### EXERCISE
Below are some records. Return exactly the lines from the one containing "療養者数, 11 埼玉県: 2894 -> 2917" through the one containing "Vantagens Pessoais, MARCELO: 9000.99", both included, and only those.

### SUPPLIED DATA
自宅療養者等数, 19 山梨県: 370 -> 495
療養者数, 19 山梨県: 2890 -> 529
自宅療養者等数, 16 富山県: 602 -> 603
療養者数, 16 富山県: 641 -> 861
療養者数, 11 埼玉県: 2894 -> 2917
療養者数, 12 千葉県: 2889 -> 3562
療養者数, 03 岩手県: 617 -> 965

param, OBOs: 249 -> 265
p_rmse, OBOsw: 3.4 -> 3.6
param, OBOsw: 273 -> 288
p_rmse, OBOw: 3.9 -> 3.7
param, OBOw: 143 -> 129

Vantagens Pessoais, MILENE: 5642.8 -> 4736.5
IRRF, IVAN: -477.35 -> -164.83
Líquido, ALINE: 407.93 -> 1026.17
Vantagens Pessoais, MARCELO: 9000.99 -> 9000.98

...

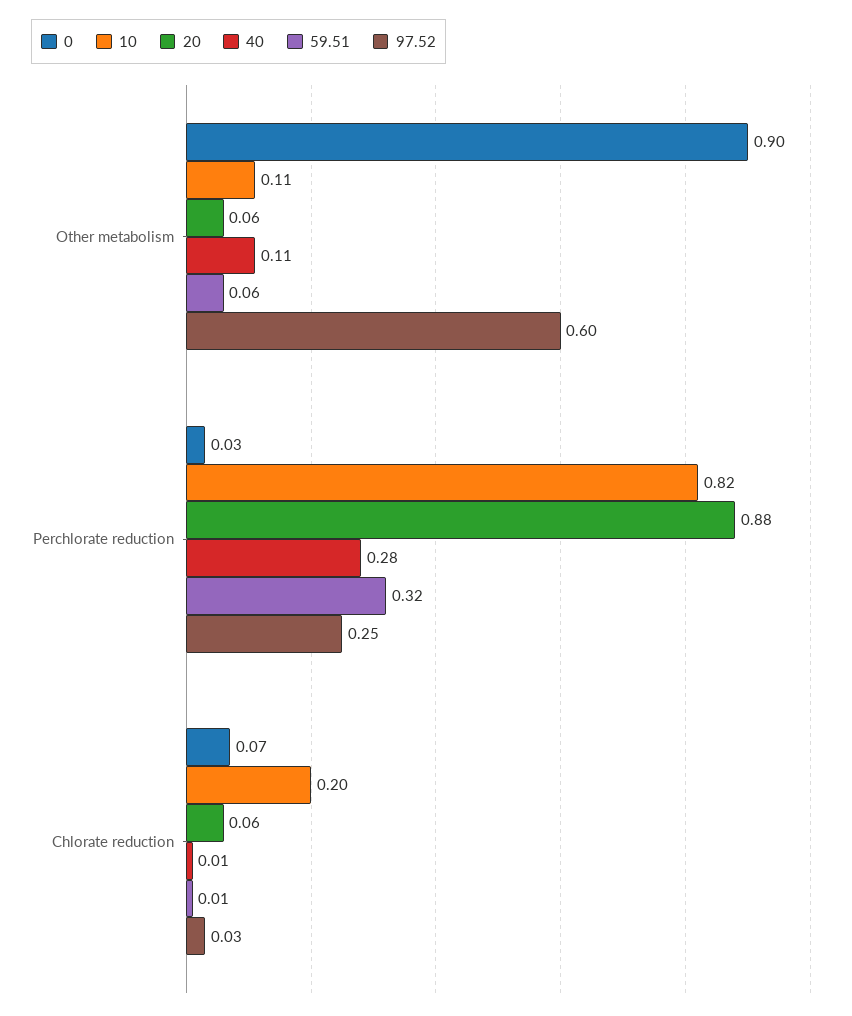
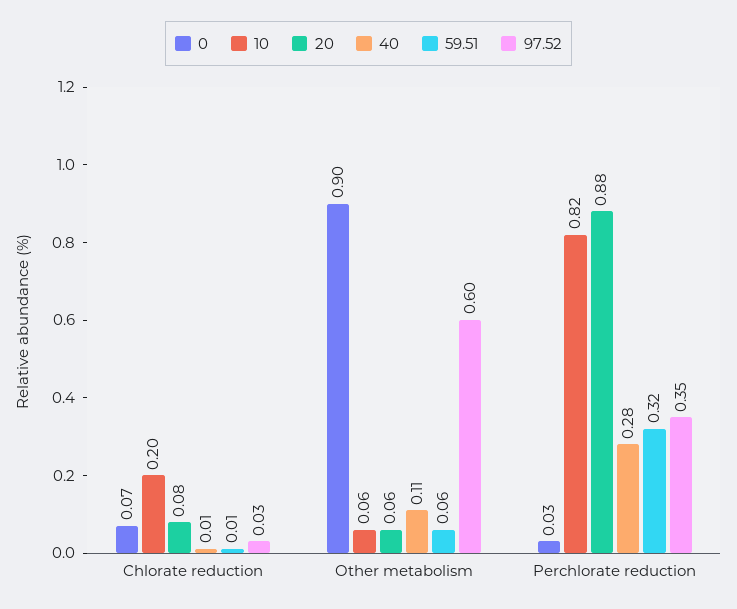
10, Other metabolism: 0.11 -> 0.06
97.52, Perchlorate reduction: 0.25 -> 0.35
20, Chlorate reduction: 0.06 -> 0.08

...

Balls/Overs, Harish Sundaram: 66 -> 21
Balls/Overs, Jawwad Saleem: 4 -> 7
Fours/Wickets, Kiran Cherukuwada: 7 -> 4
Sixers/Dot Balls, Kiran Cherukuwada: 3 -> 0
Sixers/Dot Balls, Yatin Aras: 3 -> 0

### ANSWER SECTION
療養者数, 11 埼玉県: 2894 -> 2917
療養者数, 12 千葉県: 2889 -> 3562
療養者数, 03 岩手県: 617 -> 965

param, OBOs: 249 -> 265
p_rmse, OBOsw: 3.4 -> 3.6
param, OBOsw: 273 -> 288
p_rmse, OBOw: 3.9 -> 3.7
param, OBOw: 143 -> 129

Vantagens Pessoais, MILENE: 5642.8 -> 4736.5
IRRF, IVAN: -477.35 -> -164.83
Líquido, ALINE: 407.93 -> 1026.17
Vantagens Pessoais, MARCELO: 9000.99 -> 9000.98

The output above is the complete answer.